Une galerie de seconds rôles au cinéma qui se conjugue, tout au long de sa carrière, avec une présence constante à la télévision entre séries et téléfilms, où le public le voit aussi bien dans Les cinq dernières minutes, Les enquêtes du commissaire Maigret, Les dossiers de l'écran ou Les nouvelles brigades du tigre que dans L'Instit, La Crim' et Louis la Brocante.
En marge de ce riche parcours sur les écrans, Maurice Barrier a mené une carrière intensive au théâtre, d'ailleurs couronnée par le Molière 1998 du Meilleur comédien dans un second rôle pour Douze hommes en colère, dans une mise en scène de Stéphan Meldegg, après avoir beaucoup joué sous la direction de Roger Planchon au théâtre national de la Colline au début de la même décennie.

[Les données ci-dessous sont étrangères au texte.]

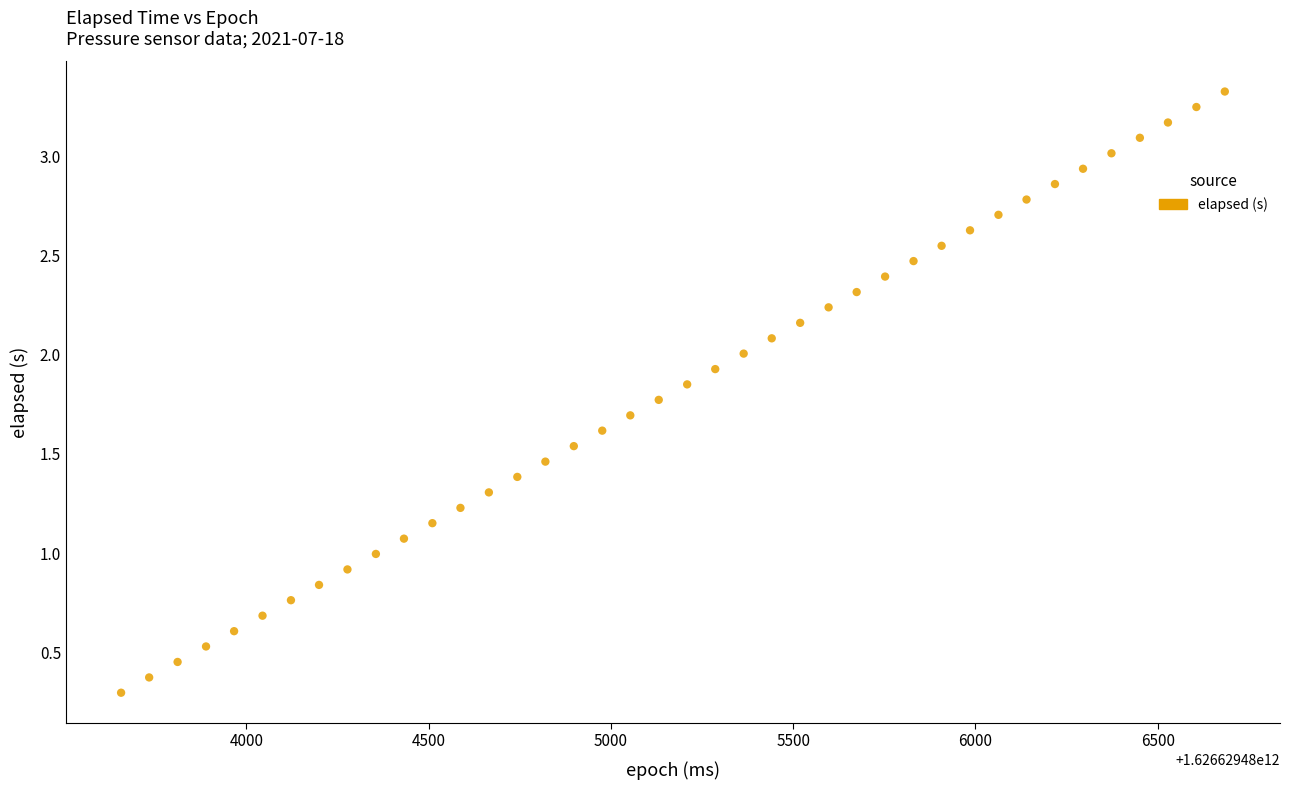

What is the range of X values (max minus min)?

3028.0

Il s'est même signalé dans le registre du spectacle musical, par exemple en Jean Valjean dans Les Misérables par Robert Hossein.
Les équipes de France 3 Bourgogne avaient eu l'occasion, en janvier dernier, d'aller à la rencontre de Maurice Barrier, chez lui à Montréal, son village qu'il aimait tant pour "sa chaleur" et sa beauté. Il en était même devenu depuis 2006 la voix, signalent nos confrères, qu'il avait enregistrée pour le spectacle historique annuel Montréal en lumière.